■ PAGE TEXT
Seven Steps to Storytelling

Storytelling through Photography

Interview with Dre Pic

Hello Chatters,

         Shortly after interviewing with two student photojournalist, I was inspired to interview a street photography/ fashion mogul that goes by the name of Artez L. Irvin. With over 29,000 followers on Instagram and over 7,000 followers on Twitter, Irvin has gained a strong following. Not only has his photography been the source of his fame, but he has also set a social trend with his style. So far Irvin has worked with Korto Momolu, America’s Next Top Model, BravoTV Reality personalities and Mercedes-Benz New York Fashion Week. Over the years, Irvin has taken everything from celebrity, fashion and dance photo shoots while being able to express his creativity through his art.

How do you use photographs to tell a compelling story?

“Honestly, when I’m shooting I try to never think too deep on creating a particular image, I just keep snapping and allow the vibes to flow naturally.”

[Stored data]
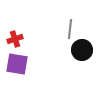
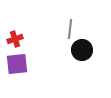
purple square: rotated 15 degrees counterclockwise
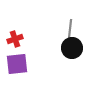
black circle: moved 10 px left, 2 px up
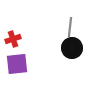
gray line: moved 2 px up
red cross: moved 2 px left
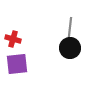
red cross: rotated 35 degrees clockwise
black circle: moved 2 px left
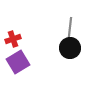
red cross: rotated 35 degrees counterclockwise
purple square: moved 1 px right, 2 px up; rotated 25 degrees counterclockwise
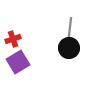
black circle: moved 1 px left
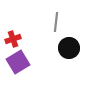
gray line: moved 14 px left, 5 px up
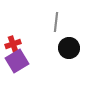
red cross: moved 5 px down
purple square: moved 1 px left, 1 px up
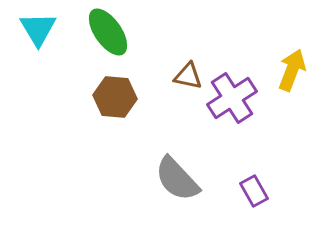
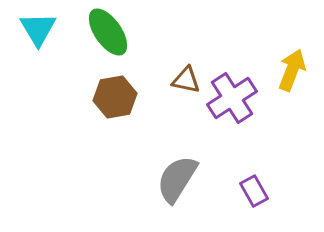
brown triangle: moved 2 px left, 4 px down
brown hexagon: rotated 15 degrees counterclockwise
gray semicircle: rotated 75 degrees clockwise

■ REQUIRED ACTIONS
• a. Using the interview text, decide whether each statement agrees with it: (i) Irvin has over 29,000 followers on Instagram; (ii) Irvin has more followers on Twitter than on Instagram; (iii) Irvin has worked with Mercedes-Benz New York Fashion Week. For each, answer yes or no and quote the deciding words of the text.
• b. Retype the stretch of the interview text from "Shortly after interviewing" through "through his art.".
• c. Extend the interview text with Dre Pic, picking up after its final sentence.

■ RESULTS IN ORDER
• a.
(i) Yes: "With over 29,000 followers on Instagram"
(ii) No: "With over 29,000 followers on Instagram and over 7,000 followers on Twitter"
(iii) Yes: "So far Irvin has worked with Korto Momolu, America’s Next Top Model, BravoTV Reality personalities and Mercedes-Benz New York Fashion Week"

• b.
Shortly after interviewing with two student photojournalist, I was inspired to interview a street photography/ fashion mogul that goes by the name of Artez L. Irvin. With over 29,000 followers on Instagram and over 7,000 followers on Twitter, Irvin has gained a strong following. Not only has his photography been the source of his fame, but he has also set a social trend with his style. So far Irvin has worked with Korto Momolu, America’s Next Top Model, BravoTV Reality personalities and Mercedes-Benz New York Fashion Week. Over the years, Irvin has taken everything from celebrity, fashion and dance photo shoots while being able to express his creativity through his art.

• c.
What inspires you to be a photographer?

“I always wanted to try different things growing up as a kid but, art and photography stood out to me the most. Being able to capture the moment for people and create memories for ever keeps me going with this craft.”

Is photography a dying or growing art form of storytelling?

“It has its ups and downs, some people just want to take photographs because it’s the newest coolest thing to do, but for the people that are passionate about it their stories never end…. It’s addicting, if you love it.”

How has multimedia platforms hindered or enhanced you field of work?

“Having more access to spread your work is a blessing these days. I believe it helps for sure. Now anyone can see your work and that type of exposure is always a plus.”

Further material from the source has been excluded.